Damo left quietly in the morning and we all got up to do our half day's work. We were all so hungover we just slouched around, telling jokes and throwing apples around. Nobody got any work done.

When the workday was over the lady of the house came to talk to us. We were in trouble. She was rather miffed that we'd gotten nothing done that day. And there was more. Alistair and Jane had not come home with us, and they'd gotten separated from each other and got lost. I don't remember what happened to Alistair or how he got home, but the person who called in the middle of the night was Jane. She had also, in a drunken desperation, knocked on a bunch of doors to ask people where the farm was.

It was bad, she was pissed, but it was pretty much a slap on the wrist and a "don't do it again" we got. Not a single person seemed to be aware that a local had spent the night in the house, so I didn't bother to burden them with the knowledge.

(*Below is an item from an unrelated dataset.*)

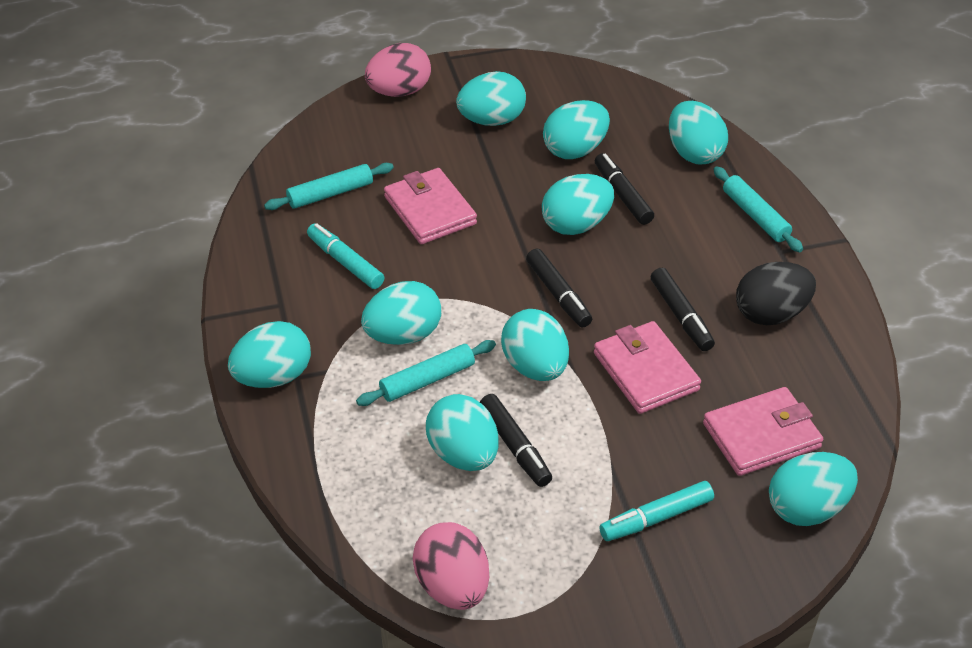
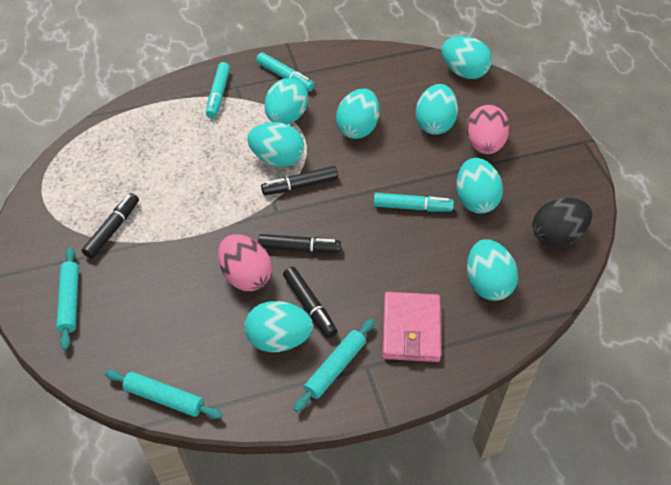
pink wallet: [384,168,477,244] [594,321,701,414] [703,387,823,476] = 3 -> [382,292,441,362] = 1
turquoise egg: [228,321,311,388] [361,281,441,345] [426,394,499,471] [456,71,526,126] [501,309,569,381] [542,174,614,235] [543,100,610,159] [669,101,728,165] [769,452,858,526] = 9 -> [245,301,313,352] [247,122,304,167] [265,78,308,124] [336,89,380,139] [416,84,458,135] [442,36,492,79] [456,158,503,214] [467,239,518,301] = 8
turquoise marker: [307,223,385,289] [599,481,714,541] = 2 -> [206,62,230,118] [256,53,315,92] [374,193,454,211] = 3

Some people stayed and worked on for another week or so, but I left the next Monday, back to Dublin to work in a shitty bar job instead of a shitty farm job.

2 comments:

Denny Shane said...

I would NEVER, ever work on a farm, picking anything over working in a pub. At least the pickings were much better at the pub! well, except at closing when the pickings got kinda desparate! lol

Anonymous said...

http://vanessalea.tripod.com/blog/ V:
I grew up on a farm, part of the time, and I thought it was great. It is a completely different way of life. My family are cotton farmers in Texas.